Un investissement de 75 millions de dollars pour révolutionner la transformation du titane à grande échelle
La Banque africaine de développement investit 75 millions de dollars dans l’industrialisation du titane en Afrique du Sud
Le Conseil d’administration du Groupe de la Banque africaine de développement (BAD) a validé un financement de 75 millions de dollars destiné à la société Nyanza Light Metals Pty Ltd, afin de dynamiser l’industrialisation sur le continent africain grâce à l’exploitation des ressources minérales de titane disponibles en abondance.
Nyanza, située en Afrique du Sud, se consacrera à la production locale de dioxyde de titane, un pigment crucial utilisé dans de nombreux secteurs, tels que les peintures, les cosmétiques, l’alimentation et même certaines applications médicales.
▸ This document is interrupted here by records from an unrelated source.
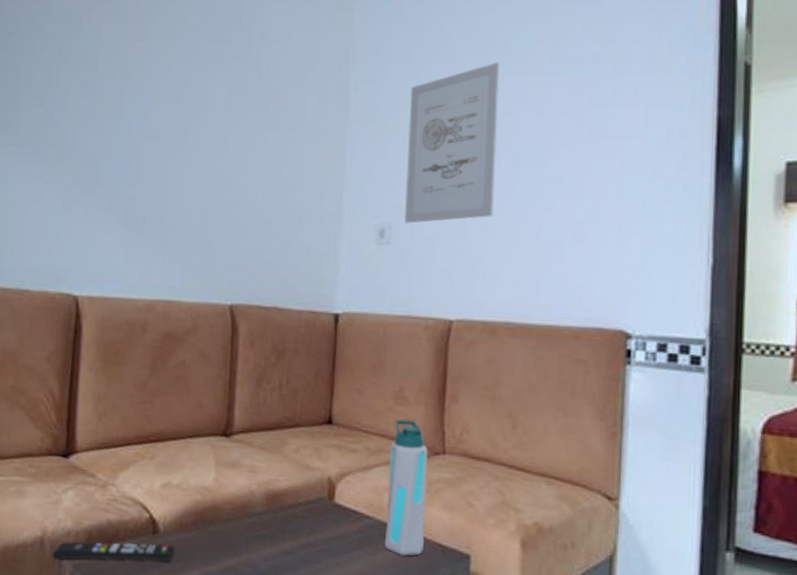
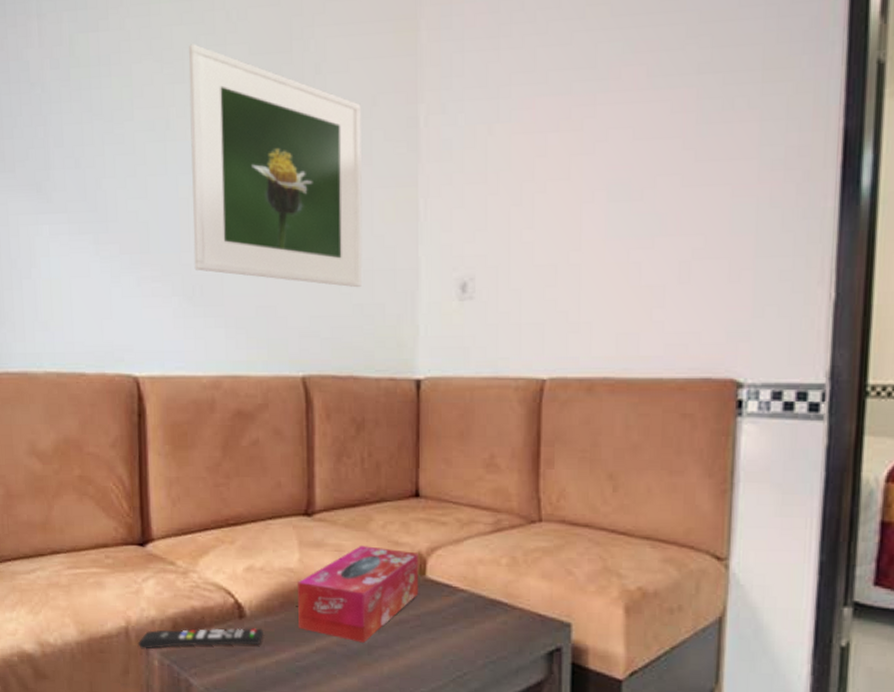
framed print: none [139,9,299,228] -> present [188,44,363,288]
tissue box: none [209,468,329,565] -> present [298,546,419,643]
water bottle: present [384,419,428,556] -> none [480,488,524,628]
wall art: present [405,62,500,223] -> none [488,80,591,275]

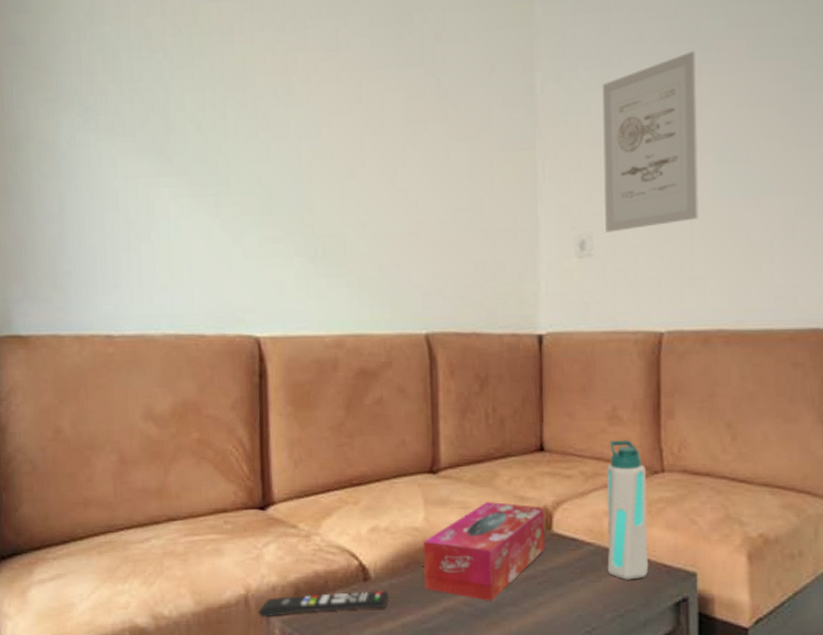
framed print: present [188,44,363,288] -> none [311,14,484,247]
water bottle: none [480,488,524,628] -> present [606,440,649,580]
wall art: none [488,80,591,275] -> present [602,51,699,233]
Ce projet vise à réduire la dépendance des fabricants sud-africains et de la région vis-à-vis des importations onéreuses, en s’appuyant plutôt sur les richesses minérales locales. La production de dioxyde de titane sur le sol africain permettra non seulement de diminuer les importations, mais également de renforcer la position de l’Afrique dans la chaîne de valeur mondiale associée à ce produit.
Le financement de la BAD s’articule autour de différents éléments, dont 25 millions de dollars proviennent de l’Africa Growing Together Fund (AGTF), une initiative de cofinance entre la Banque et la Banque populaire de Chine. Ce soutien financier facilitera le développement, la construction et l’exploitation d’une usine de fabrication de pigments de dioxyde de titane à Richards Bay, dans une zone industrielle dédiée. Cette installation visera à transformer des minerais de titane locaux et régionaux en pigments de haute qualité pour diverses applications industrielles.
La BAD se joint à d’autres institutions financières, telles qu’Africa Finance Corporation et la Banque africaine d’import-export, qui assurent des rôles de leadership dans ce montage financier complexe. L’un des objectifs majeurs de ce financement réside dans la création d’emplois, avec des prévisions de 2 400 emplois durant la phase de construction, dont 30 % réservés aux femmes et 30 % aux jeunes. Une fois l’usine opérationnelle, jusqu’à 850 postes qualifiés devraient être générés, avec des objectifs précis concernant la diversité et l’inclusion.
Solomon Quaynor, vice-président de la BAD en charge du secteur privé, de l’infrastructure et de l’industrialisation, a souligné l’importance de cet investissement. Selon lui, cela représente un tournant dans la transformation industrielle de l’Afrique, permettant de passer d’une économie dépendante des exportations de matières premières à une économie reconnue pour sa capacité à valoriser ses ressources naturelles.
De son côté, Donovan Chimhandamba, PDG de Nyanza, a qualifié cette approbation de la BAD comme un moment déterminant, non seulement pour son entreprise, mais aussi pour l’avenir industriel de l’Afrique. Il a ajouté que ce soutien va au-delà du simple financement, permettant de créer une crédibilité et un partenariat stratégique pour l’industrialisation inclusive du continent.
L’initiative fait écho à une problématique persistante en Afrique, où le continent a longtemps exporté des minerais bruts avant de réimporter des produits finis à un coût élevé. Cette dynamique a freiné le développement industriel et entravé la capacité des pays africains à exploiter efficacement leurs ressources naturelles. Le projet de Nyanza, soutenu par la BAD, vise à inverser cette tendance en établissant un complexe d’enrichissement du titane capable de traiter les minéraux localement et de les commercialiser globalement. Cela devrait entraîner un regain de valeur sur le continent et générer des opportunités d’emploi, notamment pour les jeunes et les entrepreneurs.
L’investissement s’inscrit également dans les objectifs stratégiques de la BAD, qui vise à bâtir des infrastructures durables face aux défis climatiques tout en favorisant la valorisation des ressources naturelles. En stimulant la création d’industries connexes et de chaînes d’approvisionnement locales, ce projet pourrait diversifier l’économie sud-africaine et renforcer sa présence dans les chaînes de valeur mondiales.
Ainsi, la mise en œuvre de cette usine de titane à Richards Bay pourrait marquer le début d’un nouveau chapitre pour l’industrialisation en Afrique du Sud, en contribuant au développement économique tout en favorisant une croissance inclusive.